Of course laws don't get written in a vacume. And, five is not a vacume.

It is easier to write a great law with five than to do so with nine.

It is much easier to do a good job with crafting legislation among those who are focused on crafting legislation than to do so with a bunch of people who are scratching the backs of individuals.

You could put a roomful of monkeys before typewriters and not get them to ever write a line of Shakespeare.

Of course the folks on council are under more strain from the citizens now that the Mayor's Service Center closed.

By all means, we are on a bad downward trail of many wrongs following many others. So, to reverse the course, we've got to do a lot.

So, if you cut out four on council and shift them and their aids (an additional 2 or more each) (total > 12) into the mayor's complaint center -- we'd have a win/win. Better service to the citizens and better legislation too.

Anonymous said...

This is going to go against the grain of the thread, but perhaps more representation is the solution?

Make more representation, BUT, reduce the salary/benefits of the position. Involve people in government that want to be there for more than just the gravy train (that's how I see it) of being an elected official here in Pittsburgh.

More opinions, more input, more ideas, more follow through by administration, that is what makes better government --- involving the people versus the power in literally a handful of people.

Mark Rauterkus said...

Thanks for the note and thanks too for the effort to think it through.
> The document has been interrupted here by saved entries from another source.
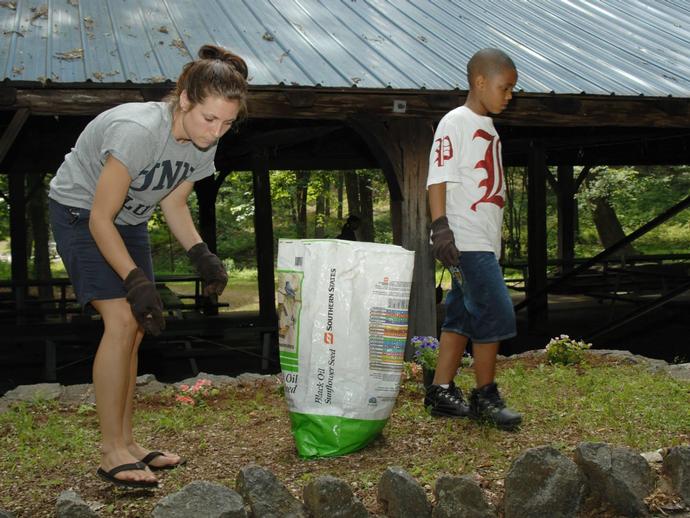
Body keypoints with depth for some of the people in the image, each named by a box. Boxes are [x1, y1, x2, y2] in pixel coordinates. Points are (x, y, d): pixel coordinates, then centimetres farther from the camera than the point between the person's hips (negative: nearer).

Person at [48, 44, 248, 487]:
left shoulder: (203, 143, -12)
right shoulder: (137, 130, -35)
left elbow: (174, 202, 2)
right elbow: (100, 219, -29)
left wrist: (201, 254, -13)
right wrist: (136, 280, -32)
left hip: (129, 219, 7)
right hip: (80, 212, -7)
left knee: (135, 328, 3)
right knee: (121, 320, -18)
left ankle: (125, 442, 14)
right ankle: (113, 453, -9)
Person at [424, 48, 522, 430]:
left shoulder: (488, 128, 19)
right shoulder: (455, 123, -8)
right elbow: (438, 178, -15)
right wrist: (440, 227, -23)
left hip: (484, 241, 9)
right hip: (465, 240, -9)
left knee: (462, 316, 11)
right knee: (496, 312, -10)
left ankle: (441, 392, 18)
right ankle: (485, 396, 3)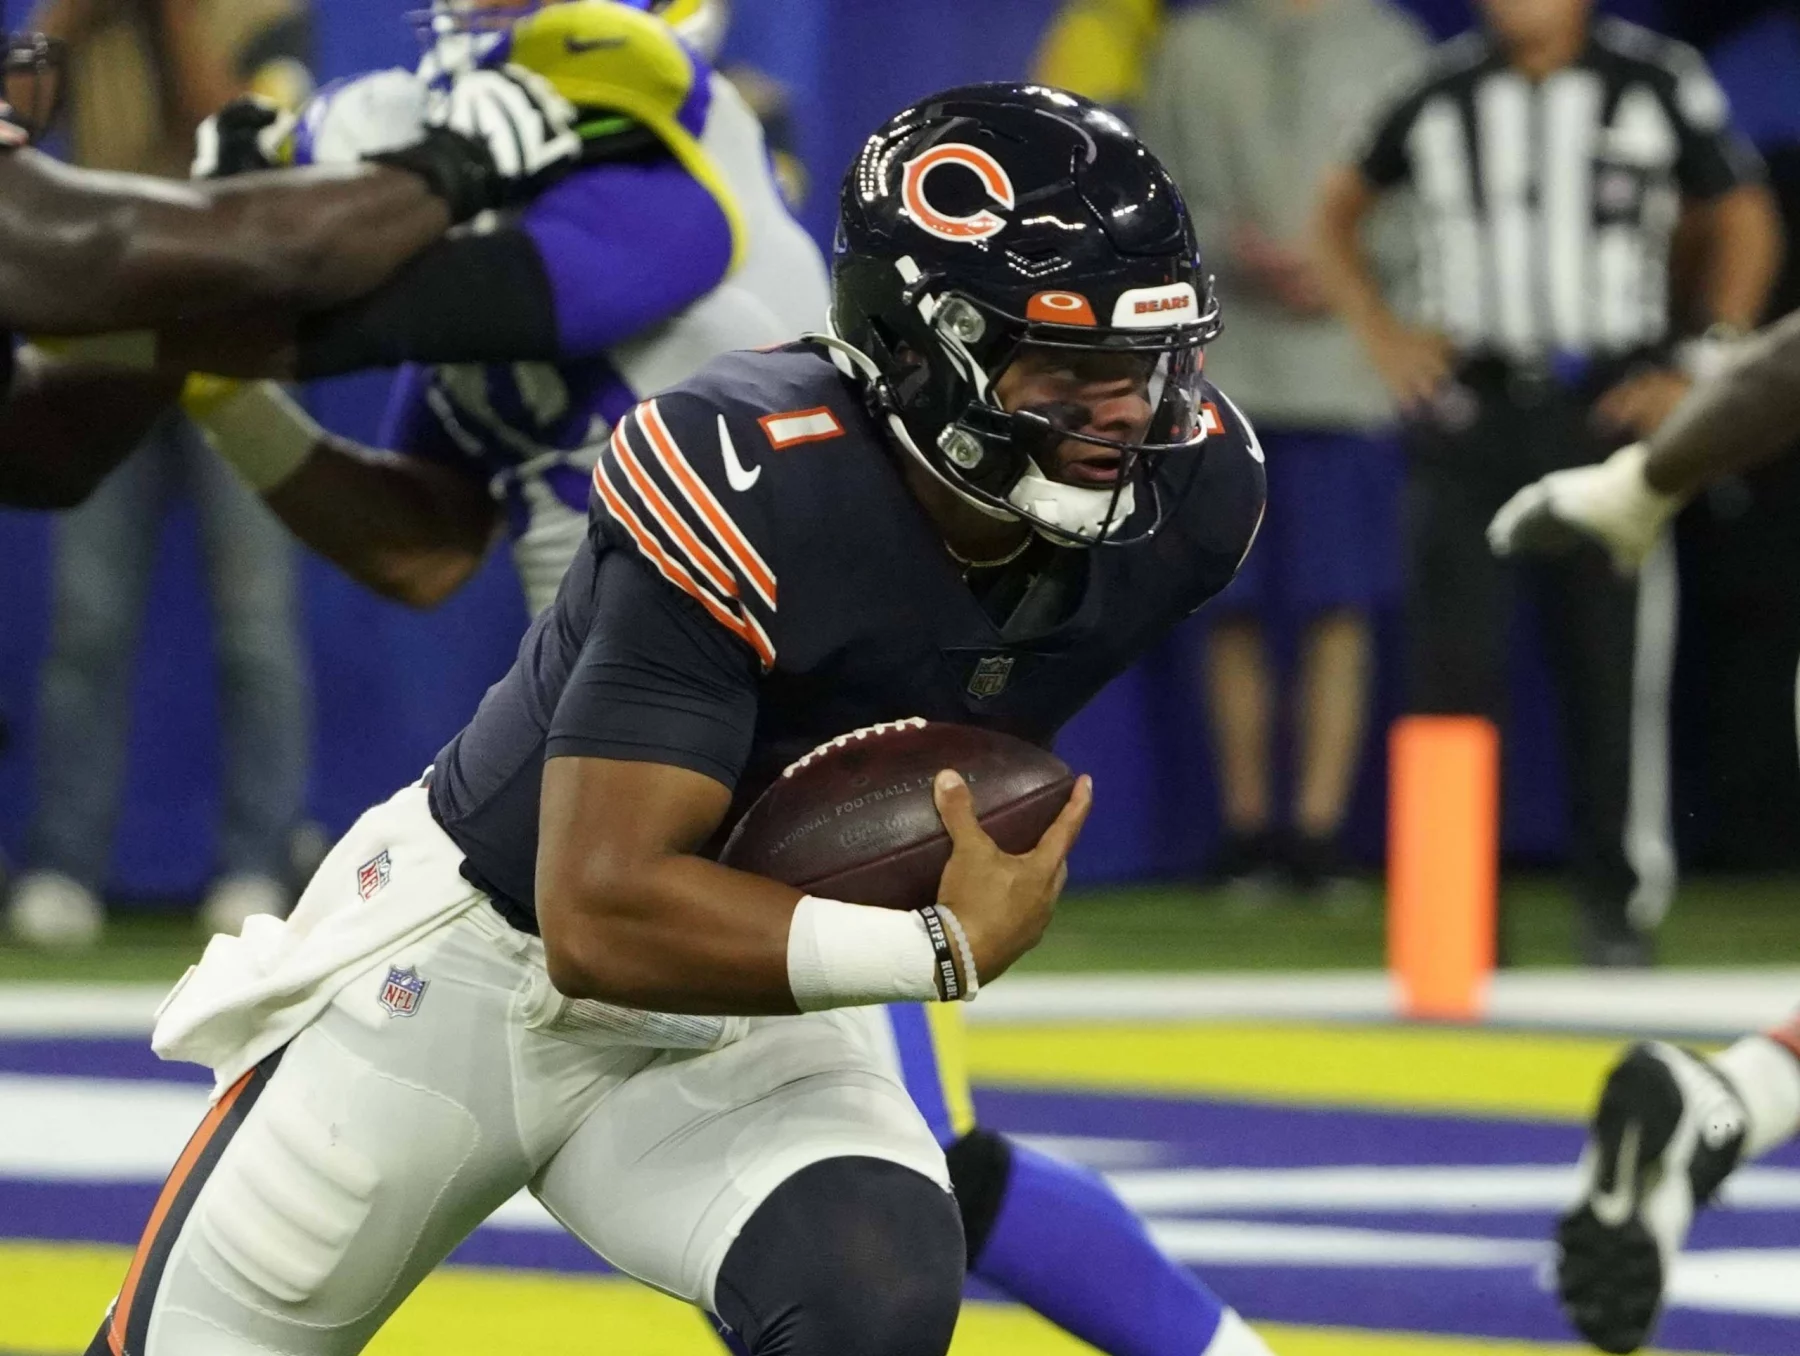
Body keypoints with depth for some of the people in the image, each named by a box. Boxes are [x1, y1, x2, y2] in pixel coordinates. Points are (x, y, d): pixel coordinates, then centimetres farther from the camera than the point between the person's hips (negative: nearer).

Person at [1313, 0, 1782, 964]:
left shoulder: (1658, 88, -2)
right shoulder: (1439, 94, 4)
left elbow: (1745, 224, 10)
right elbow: (1337, 212, 19)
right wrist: (1378, 334, 5)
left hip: (1607, 411, -1)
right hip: (1469, 407, 1)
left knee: (1612, 663, 1)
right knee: (1451, 658, -3)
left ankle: (1617, 900, 14)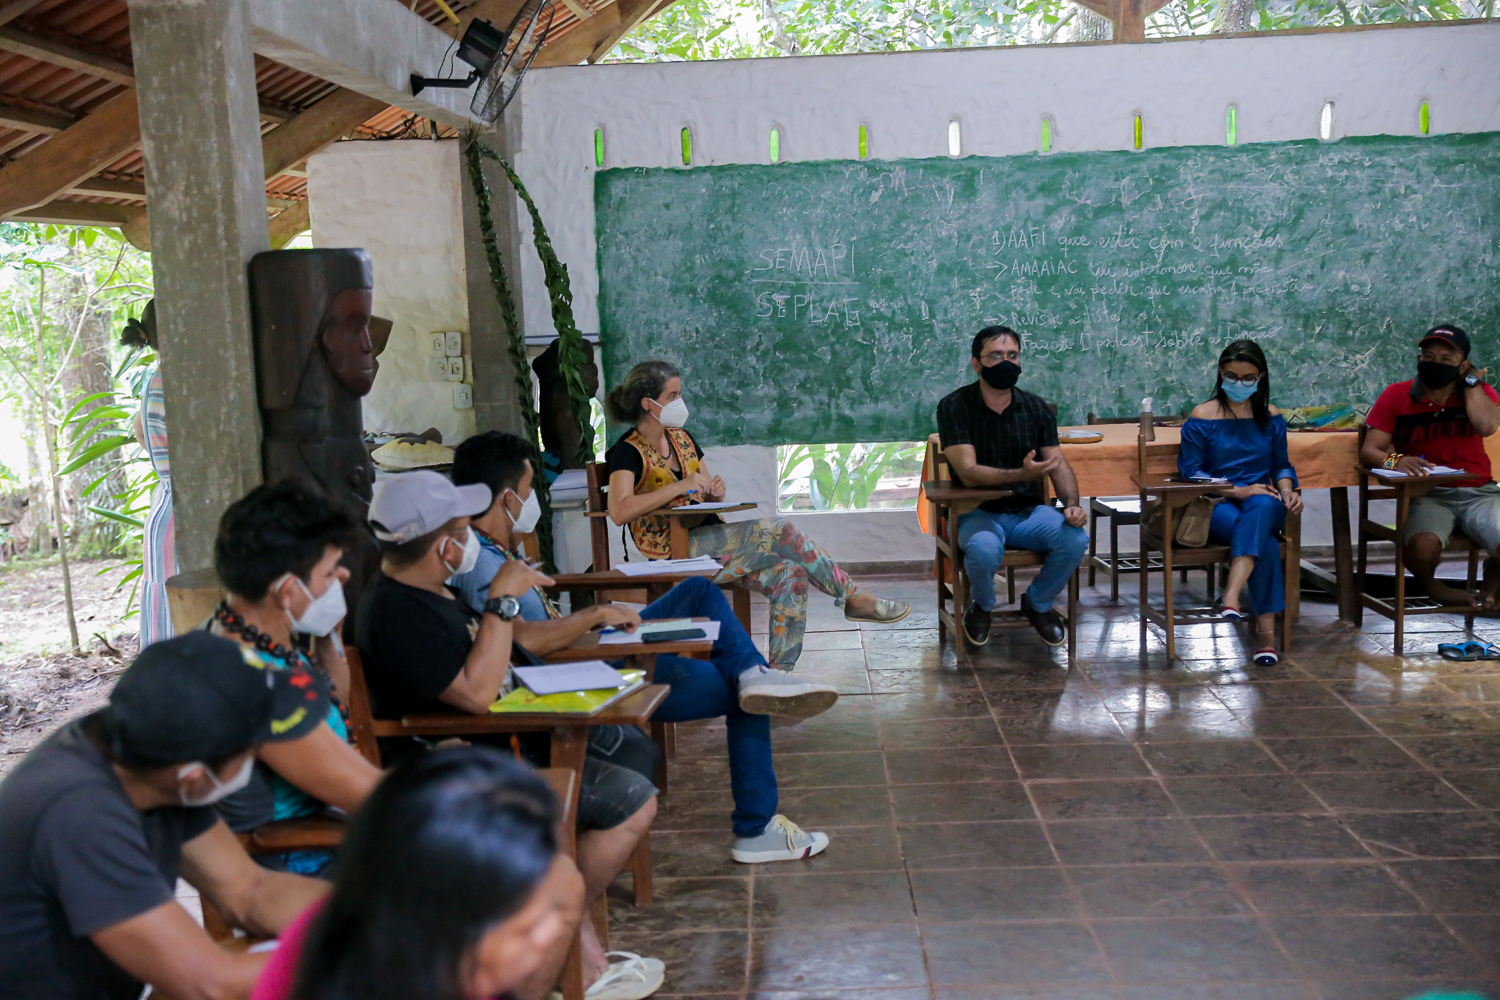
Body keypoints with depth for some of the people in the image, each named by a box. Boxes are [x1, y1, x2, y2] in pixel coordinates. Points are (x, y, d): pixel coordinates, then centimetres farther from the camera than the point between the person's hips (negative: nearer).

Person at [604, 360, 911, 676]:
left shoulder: (681, 438, 16)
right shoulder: (628, 452, -8)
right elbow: (619, 511, -26)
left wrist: (715, 491, -4)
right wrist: (681, 486, -24)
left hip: (710, 540, 8)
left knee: (790, 574, -19)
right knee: (780, 531, -22)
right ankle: (855, 599, -8)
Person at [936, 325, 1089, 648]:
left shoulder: (1035, 407, 5)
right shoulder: (954, 407, -9)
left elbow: (1059, 464, 4)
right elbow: (968, 473, -19)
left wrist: (1072, 504, -17)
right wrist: (1021, 474, -35)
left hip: (1028, 511, 4)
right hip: (978, 513, -4)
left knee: (1076, 539, -25)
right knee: (984, 550, -38)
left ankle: (1038, 603, 7)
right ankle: (982, 605, 1)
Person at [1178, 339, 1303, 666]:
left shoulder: (1271, 418, 17)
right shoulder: (1202, 417, 3)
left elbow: (1281, 464, 23)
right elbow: (1190, 471, -3)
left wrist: (1287, 490, -2)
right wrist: (1237, 491, -14)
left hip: (1262, 502, 3)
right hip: (1216, 506, -3)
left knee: (1262, 508, -38)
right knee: (1264, 539, -35)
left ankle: (1231, 597, -51)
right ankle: (1266, 629, -35)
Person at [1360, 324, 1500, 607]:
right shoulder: (1397, 396, 3)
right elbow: (1369, 451, -5)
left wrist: (1470, 380, -4)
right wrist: (1395, 461, -28)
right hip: (1427, 495, -2)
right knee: (1423, 546, -35)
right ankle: (1432, 587, 5)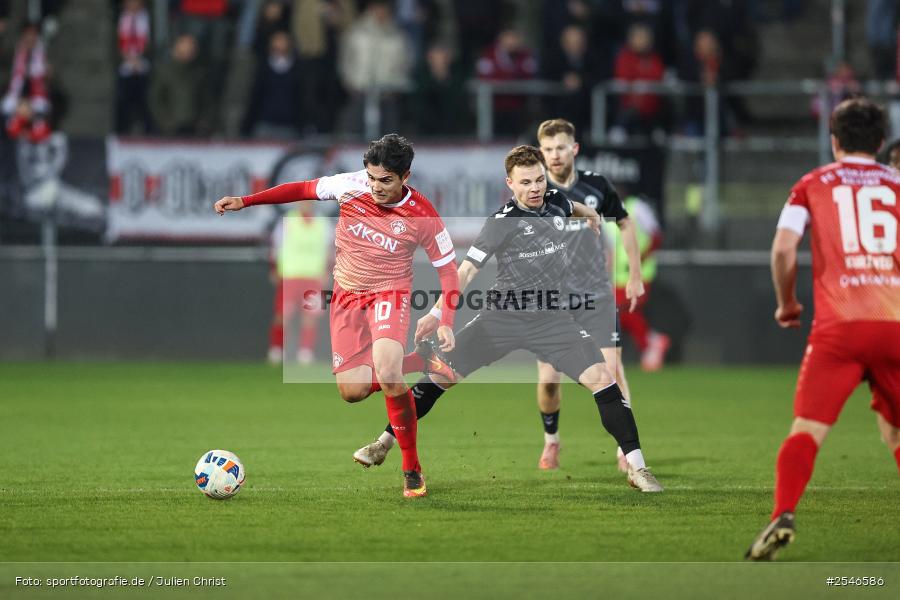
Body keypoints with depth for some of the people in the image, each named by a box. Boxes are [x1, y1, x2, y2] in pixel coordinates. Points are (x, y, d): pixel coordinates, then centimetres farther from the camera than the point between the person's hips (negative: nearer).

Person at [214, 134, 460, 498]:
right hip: (347, 295, 4)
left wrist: (446, 324, -16)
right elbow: (303, 189, 3)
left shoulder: (422, 216, -16)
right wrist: (246, 201, 0)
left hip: (389, 293, -4)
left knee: (387, 374, -30)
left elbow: (447, 269, -6)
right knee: (352, 392, -6)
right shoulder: (352, 186, -10)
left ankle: (412, 469, -15)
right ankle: (416, 364, 22)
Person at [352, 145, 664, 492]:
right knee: (440, 376, -4)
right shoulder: (502, 222, -11)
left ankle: (636, 467, -9)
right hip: (502, 316, -2)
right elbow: (468, 268, -12)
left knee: (602, 379, -15)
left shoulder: (556, 202, 2)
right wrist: (436, 313, -19)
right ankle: (384, 444, 11)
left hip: (550, 317, 3)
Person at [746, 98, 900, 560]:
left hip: (838, 329, -2)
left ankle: (783, 515, -28)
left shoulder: (813, 185, 11)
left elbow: (783, 248, -2)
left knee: (807, 432, -7)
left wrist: (786, 303, 14)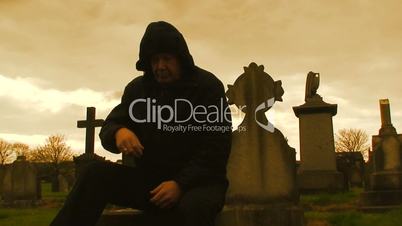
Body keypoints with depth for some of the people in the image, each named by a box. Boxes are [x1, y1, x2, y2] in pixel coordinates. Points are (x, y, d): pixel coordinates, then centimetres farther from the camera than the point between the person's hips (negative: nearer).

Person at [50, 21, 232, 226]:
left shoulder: (208, 86, -5)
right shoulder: (138, 88, 8)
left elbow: (216, 151, -11)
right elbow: (108, 127, 7)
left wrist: (181, 184, -23)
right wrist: (118, 132, -19)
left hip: (198, 181, -4)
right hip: (150, 178, 4)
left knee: (193, 208, -40)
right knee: (96, 173, -21)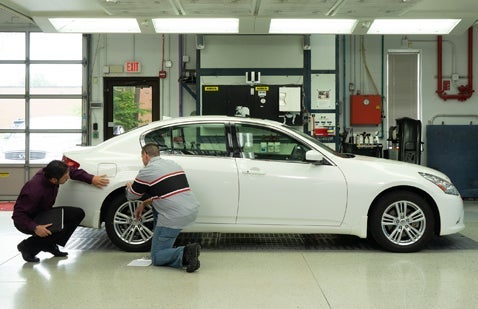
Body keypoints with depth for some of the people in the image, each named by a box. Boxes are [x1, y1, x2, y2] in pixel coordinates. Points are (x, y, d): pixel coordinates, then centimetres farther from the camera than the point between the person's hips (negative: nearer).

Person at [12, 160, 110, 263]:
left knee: (78, 214, -5)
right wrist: (35, 228, -41)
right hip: (29, 221, -8)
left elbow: (73, 171, 2)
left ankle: (50, 244, 3)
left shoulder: (50, 173, -16)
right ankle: (27, 246, -10)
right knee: (57, 230, -31)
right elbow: (18, 215, -31)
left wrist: (91, 179, -10)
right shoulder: (34, 190, -36)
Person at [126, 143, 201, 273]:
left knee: (156, 258, 6)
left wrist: (129, 186, 34)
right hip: (193, 211, 8)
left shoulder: (146, 171, -4)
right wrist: (144, 204, 32)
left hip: (174, 218, -7)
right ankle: (164, 246, 28)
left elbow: (131, 196, 11)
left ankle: (185, 254, -21)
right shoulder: (173, 164, 18)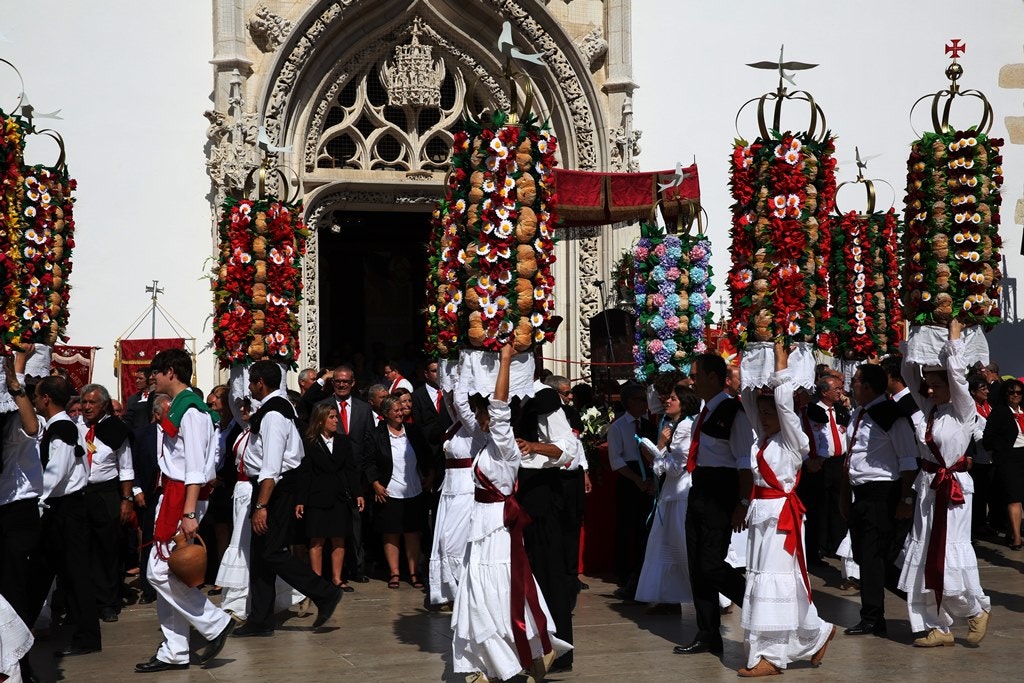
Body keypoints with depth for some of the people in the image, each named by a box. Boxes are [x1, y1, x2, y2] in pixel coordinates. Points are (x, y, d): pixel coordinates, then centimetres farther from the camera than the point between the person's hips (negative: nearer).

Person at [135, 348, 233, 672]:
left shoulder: (191, 410, -14)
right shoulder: (178, 407, 15)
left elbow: (195, 467, -20)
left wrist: (189, 513, -23)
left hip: (182, 497, -10)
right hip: (170, 496, 10)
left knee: (161, 572, -10)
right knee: (165, 573, 10)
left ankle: (215, 623, 2)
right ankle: (174, 652, 15)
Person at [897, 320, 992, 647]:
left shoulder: (963, 411, -6)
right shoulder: (928, 408, 9)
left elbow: (957, 373, -17)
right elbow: (909, 375, 13)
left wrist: (954, 337, -10)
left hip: (954, 487, -7)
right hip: (928, 486, 7)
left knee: (951, 552, -9)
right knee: (924, 553, 5)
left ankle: (977, 608, 17)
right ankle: (938, 626, 12)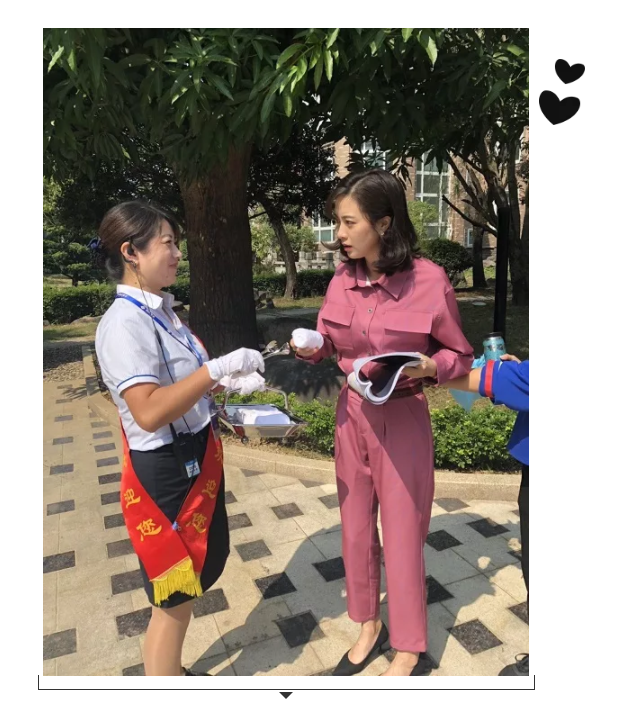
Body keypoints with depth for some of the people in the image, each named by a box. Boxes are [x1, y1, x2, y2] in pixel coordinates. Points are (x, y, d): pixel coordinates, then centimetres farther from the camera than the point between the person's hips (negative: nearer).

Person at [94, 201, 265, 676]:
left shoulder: (161, 312, 6)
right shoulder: (125, 322, -21)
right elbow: (148, 412, -30)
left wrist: (229, 383, 0)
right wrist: (217, 369, -30)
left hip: (196, 460, 9)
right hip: (164, 472, -9)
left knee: (193, 579, 25)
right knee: (173, 600, 10)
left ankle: (172, 673, 48)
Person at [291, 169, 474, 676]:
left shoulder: (429, 281, -16)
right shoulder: (342, 280, -3)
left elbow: (461, 356, -5)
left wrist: (429, 368, -25)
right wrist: (309, 347, -10)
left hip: (401, 420, -5)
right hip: (351, 414, 5)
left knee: (402, 536, 9)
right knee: (356, 529, 17)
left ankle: (408, 650, 35)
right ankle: (370, 627, 43)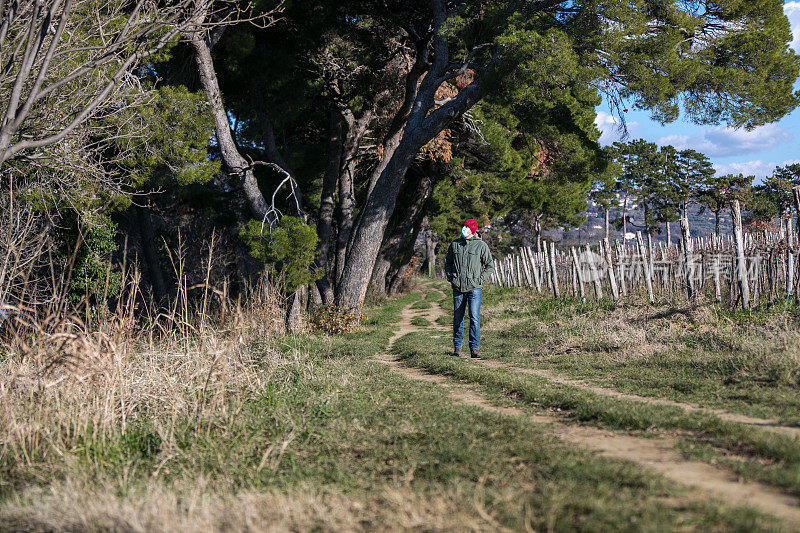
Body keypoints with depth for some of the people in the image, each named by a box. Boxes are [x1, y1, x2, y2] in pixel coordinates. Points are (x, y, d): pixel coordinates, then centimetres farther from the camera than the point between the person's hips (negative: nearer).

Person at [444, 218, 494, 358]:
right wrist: (450, 277, 6)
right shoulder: (455, 244, 9)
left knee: (474, 318, -9)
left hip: (474, 288, -3)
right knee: (457, 318, 7)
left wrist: (480, 279, -6)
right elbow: (447, 262, 21)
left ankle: (474, 348, -3)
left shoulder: (481, 245, 0)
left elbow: (490, 265, 5)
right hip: (458, 287, 3)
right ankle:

They way to get 'more representation' is not to get more people on the boards.

More of the same is just worse, right?

What gives you any hope that MORE is going to be better than what we have? Say if we went from 9 to 21. Then we'd have more people on a 'people's congress' -- say -- instead of a council. But, I'd venture a guess that the one's on council would be the 9 there now and each of their aids too.

Twanda C, Tonya P, Bill P, Jim M, Doug S, and a bit Len B, (via D party) -- ALL were able to climb the ladder via city politics with aid status too past members on council.

The gravy train just grew, IMHO.

Meanwhile, there are other forms of representative government that would guarantee diversity.

In county council, one from EACH of TWO PARTIES must be elected at large. In the old 3 county commissioner system, 2 were of one party and the 3rd always was of another.

Even in US & PA House, the majority party can't take all the plum jobs as there are built-in roles for the other old-party representatives.

If one LIBERTARIAN got elected out of 9, (just for the sake of discussion) there would be a real shift in the discussion and the hope of change would be significant. But, one out of 21 would only be a pimple on the butt of a democratic mascot.

If you want real representation -- and you may mean diversity -- we can talk. How about 5 on council where no more than 2 are from the same political party. Then you'd have 2 Ds, 1 R, 1 L, and 1 G (or one such composition).

Furthermore, instant-run-off elections is one other serious way to pick members of council. That would help greatly. Same too with percentage voting. Same too with real campaign finance reform.

Bigger, like 'queen for a day' seems to be much worse.

Mark Rauterkus said...

One way that I've advocated for getting more representation in local political landscape is to make a new council -- for dealing with PARKS & RECREATION.

Let's take Citiparks off of Grant Street. Let's for a new branch of government -- called a Park District. Let's insist upon sunshine laws and such.

Then, we'd have a board of elected trustees and a board of volunteers for a park congress.

Then we'd have new roles for these folks -- with a focus on parks, playgrounds, sports participation, coaching, community assets, afterschool, etc.

That way the scope of city council shrinks. They've ignored the kids anyway.